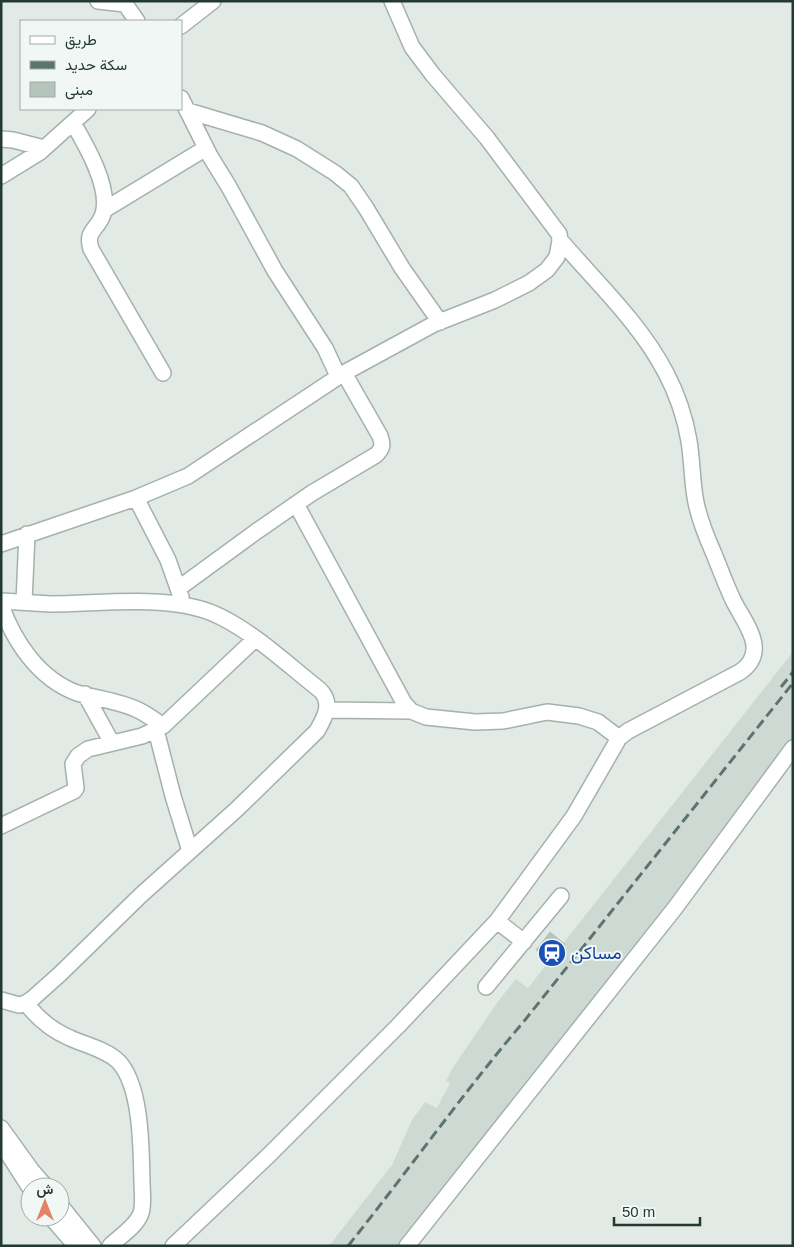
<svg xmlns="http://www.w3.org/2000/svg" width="794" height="1247" font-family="Helvetica,Vazirmatn,sans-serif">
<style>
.built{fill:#cfd9d4}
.building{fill:#b6c4be;stroke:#b4c3bc}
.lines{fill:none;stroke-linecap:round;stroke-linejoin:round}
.minor-casing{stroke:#a4b1ac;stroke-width:18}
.minor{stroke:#fff;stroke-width:15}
.rail{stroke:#5d746e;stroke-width:3;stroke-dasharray:10 5;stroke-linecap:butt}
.labels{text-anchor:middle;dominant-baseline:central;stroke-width:4;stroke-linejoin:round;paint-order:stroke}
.transit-label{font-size:18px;fill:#164399;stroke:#f1f7f4;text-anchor:start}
</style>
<rect width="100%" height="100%" fill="#e1eae5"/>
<!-- built -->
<path class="built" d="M793,652V738L717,845L403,1246H329L392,1165L412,1120L425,1102L437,1108L450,1083L446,1081L452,1069L499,1000L516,979L528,988Z"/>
<!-- building -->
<path class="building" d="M550,932L565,944L550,962L536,950Z"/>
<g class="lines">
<defs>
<path id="minor" d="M98,1L125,4
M123,1L137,21
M181,26L213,1
M181,98L210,156L229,187L275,271L325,348L338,376
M188,111L262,133L297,149L335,173L351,186L366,208L402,268L440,322
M73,123C86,145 111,188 103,214C98,230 85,230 91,249L163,373
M1,139L13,140L44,148
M1,176L40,152L88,109
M104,210L206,148
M136,498L168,560L181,597
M296,504L404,703L411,711L426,717L475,722L503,721L547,712L579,716L598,722L619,738
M1,544L136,498L188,476L344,373L434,324L495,300L529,283L547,270L557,257L560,240
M179,588L257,531L312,493L376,455C383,448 383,445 380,436L344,373
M1,601C18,602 34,603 51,604C103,604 175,593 221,617C257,635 288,665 320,690C333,703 325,717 317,731L237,809L141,895L60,974L32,999L26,1003L19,1005L1,1000
M24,602L27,534
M1,605C14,642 39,679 77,693C98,699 121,701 140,711C148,715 156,721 163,726
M85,694L112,743
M327,710L411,711
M156,730L173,796L190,851
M1,826L74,791L76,788L73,764L78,756L88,749L142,736L163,726L255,639
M497,921L524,942
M486,987L561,896
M26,1003C38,1019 51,1030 70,1038C85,1045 105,1049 118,1061C142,1086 141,1149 142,1182C142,1192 144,1204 141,1213C137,1226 119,1237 110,1246
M1,1128L32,1171L46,1187
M5,1149L30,1188
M60,1205L93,1246
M51,1217L76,1246
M173,1246L269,1155L398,1026L497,921L574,816L619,738L628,731L740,672C770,651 745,624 733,600C726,585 720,569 714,554C706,536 698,517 695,497C692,479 692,459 689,441C685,417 677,394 666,373C640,323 596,282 560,240L559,234L487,138L433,75L412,47L392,1
M407,1246L675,908L793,748"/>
</defs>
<!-- minor casing -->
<use href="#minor" class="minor-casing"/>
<!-- minor -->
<use href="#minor" class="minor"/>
<!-- rail -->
<path class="rail" d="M781,687L793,672
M348,1246C408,1171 463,1093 525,1020L793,683"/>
</g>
<!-- icons -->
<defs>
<symbol id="station-disc" viewBox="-11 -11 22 22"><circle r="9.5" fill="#1a4fb4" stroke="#f1f7f4"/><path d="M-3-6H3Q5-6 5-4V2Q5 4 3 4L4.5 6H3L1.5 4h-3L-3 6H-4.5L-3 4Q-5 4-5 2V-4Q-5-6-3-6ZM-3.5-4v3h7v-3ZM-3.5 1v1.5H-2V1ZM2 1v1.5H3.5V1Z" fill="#fff"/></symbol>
</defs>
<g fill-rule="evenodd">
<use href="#station-disc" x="536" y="937" width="32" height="32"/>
</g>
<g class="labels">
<!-- transit labels -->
<g class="transit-label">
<text x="571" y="953">مساكن</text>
</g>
</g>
<!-- border -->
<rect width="794" height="1247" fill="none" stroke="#233932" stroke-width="5"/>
<!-- legend -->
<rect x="20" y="20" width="162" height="90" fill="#f1f7f4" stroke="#9faba6"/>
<rect x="30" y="36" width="25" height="8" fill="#ffffff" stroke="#9faba6"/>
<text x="65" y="45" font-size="15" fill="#233932">طريق</text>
<rect x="30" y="61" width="25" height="8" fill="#5d746e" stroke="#9faba6"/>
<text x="65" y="70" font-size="15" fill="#233932">سكة حديد</text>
<rect x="30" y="82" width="25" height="15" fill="#b6c4be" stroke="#9faba6"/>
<text x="65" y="95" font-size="15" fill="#233932">مبنى</text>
<!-- north arrow -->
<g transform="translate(45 1202)"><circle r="24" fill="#f1f7f4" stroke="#9faba6"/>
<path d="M0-4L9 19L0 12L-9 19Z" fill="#e58164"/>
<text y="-8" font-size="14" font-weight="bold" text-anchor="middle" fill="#233932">ش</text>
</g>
<!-- scale -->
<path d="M614 1217v8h86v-8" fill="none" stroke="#233932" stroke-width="2.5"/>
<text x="622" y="1217" font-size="15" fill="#233932" stroke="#f1f7f4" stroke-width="4" paint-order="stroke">50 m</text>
</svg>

******

● **ACTIVITY**: Where does "casing" occur in the data? Copy each line that has it.

● **RESPONSE**:
.minor-casing{stroke:#a4b1ac;stroke-width:18}
<!-- minor casing -->
<use href="#minor" class="minor-casing"/>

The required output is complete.